[Structured pose outputs]

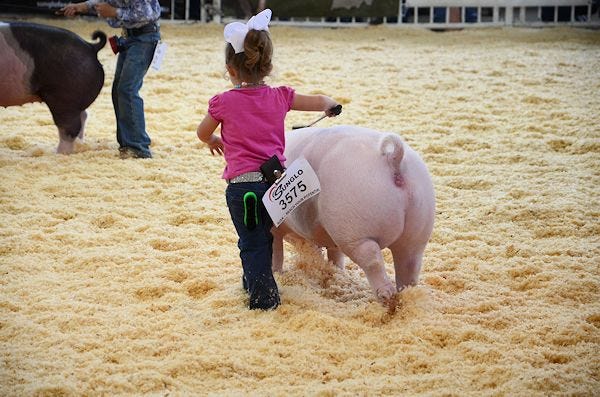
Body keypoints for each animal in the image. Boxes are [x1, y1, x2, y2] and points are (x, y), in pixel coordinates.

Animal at [274, 127, 436, 304]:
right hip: (419, 228)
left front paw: (277, 273)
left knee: (371, 258)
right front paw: (335, 270)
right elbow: (334, 254)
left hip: (353, 229)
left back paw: (385, 296)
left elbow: (276, 252)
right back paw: (406, 295)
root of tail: (391, 158)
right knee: (410, 263)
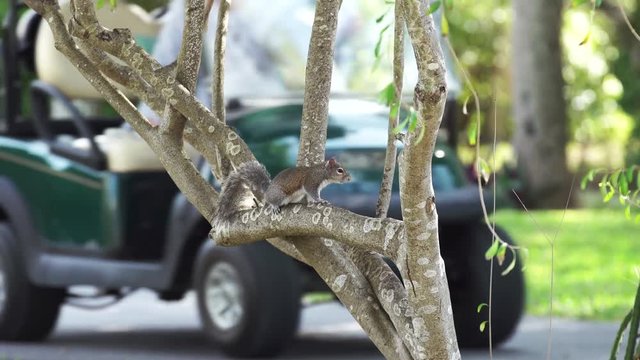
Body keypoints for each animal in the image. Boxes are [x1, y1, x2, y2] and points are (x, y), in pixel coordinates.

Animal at [216, 158, 356, 224]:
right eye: (340, 170)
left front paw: (314, 202)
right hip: (279, 195)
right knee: (272, 201)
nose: (349, 178)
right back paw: (274, 206)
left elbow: (311, 197)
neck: (322, 172)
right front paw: (321, 201)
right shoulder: (311, 182)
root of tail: (267, 192)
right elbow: (313, 193)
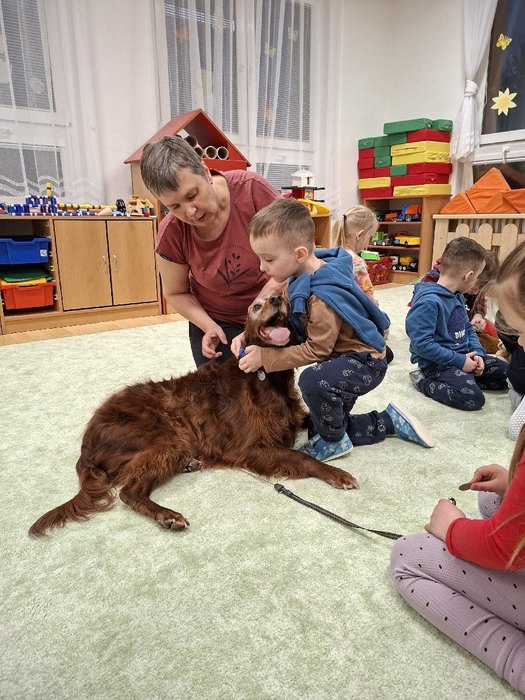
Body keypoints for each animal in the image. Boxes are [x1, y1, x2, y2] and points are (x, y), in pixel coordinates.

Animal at [29, 293, 356, 536]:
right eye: (256, 306)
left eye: (283, 299)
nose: (277, 298)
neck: (265, 376)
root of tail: (87, 441)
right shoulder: (250, 448)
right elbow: (301, 456)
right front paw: (337, 474)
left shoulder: (292, 417)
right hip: (169, 436)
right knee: (129, 492)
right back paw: (168, 516)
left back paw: (189, 466)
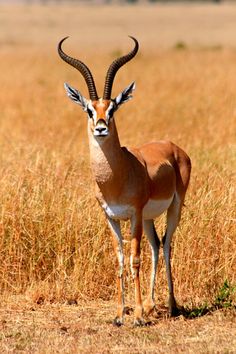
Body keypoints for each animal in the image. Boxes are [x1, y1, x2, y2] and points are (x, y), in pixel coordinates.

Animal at [58, 36, 191, 326]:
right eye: (89, 109)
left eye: (113, 108)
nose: (101, 127)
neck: (116, 178)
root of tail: (173, 147)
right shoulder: (111, 217)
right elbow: (120, 260)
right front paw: (120, 313)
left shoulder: (134, 214)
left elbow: (135, 260)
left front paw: (137, 316)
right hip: (150, 218)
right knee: (156, 245)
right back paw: (152, 305)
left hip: (173, 208)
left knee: (167, 245)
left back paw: (171, 305)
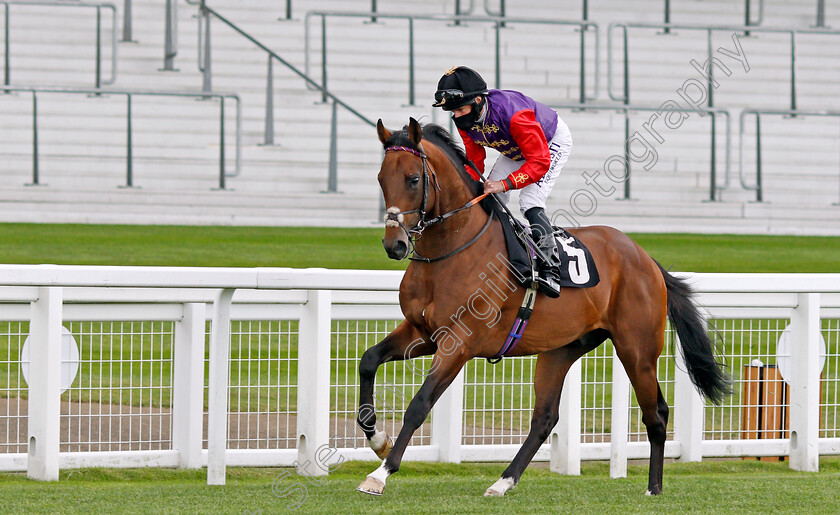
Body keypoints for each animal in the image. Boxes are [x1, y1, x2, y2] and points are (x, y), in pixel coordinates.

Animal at [354, 118, 728, 500]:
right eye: (381, 178)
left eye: (414, 179)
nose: (395, 245)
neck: (452, 250)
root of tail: (647, 259)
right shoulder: (423, 332)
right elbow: (369, 360)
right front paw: (377, 439)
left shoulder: (459, 342)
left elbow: (420, 404)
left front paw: (381, 473)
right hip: (561, 350)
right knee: (545, 418)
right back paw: (503, 481)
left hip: (637, 348)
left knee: (656, 414)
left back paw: (654, 489)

— What to do —
Return the lines exactly, from the one containing "left front paw: (137, 316)" through the last line above, including both ends and excluding every picture.

— Solution —
left front paw: (137, 316)
right hip: (150, 218)
right knee: (156, 245)
right back paw: (152, 305)
left hip: (173, 208)
left knee: (167, 245)
left back paw: (171, 305)
Body keypoints for each animal in the image. Boxes are [x1, y1, x2, y2] and points are (x, y), in pixel coordinates.

Animal at [354, 118, 728, 500]:
right eye: (381, 178)
left eye: (414, 179)
nose: (395, 245)
neck: (452, 250)
root of tail: (647, 259)
right shoulder: (423, 332)
right elbow: (369, 360)
right front paw: (377, 439)
left shoulder: (459, 342)
left elbow: (420, 404)
left front paw: (381, 473)
right hip: (561, 350)
right knee: (545, 418)
right back paw: (503, 481)
left hip: (637, 348)
left knee: (656, 414)
left back paw: (654, 489)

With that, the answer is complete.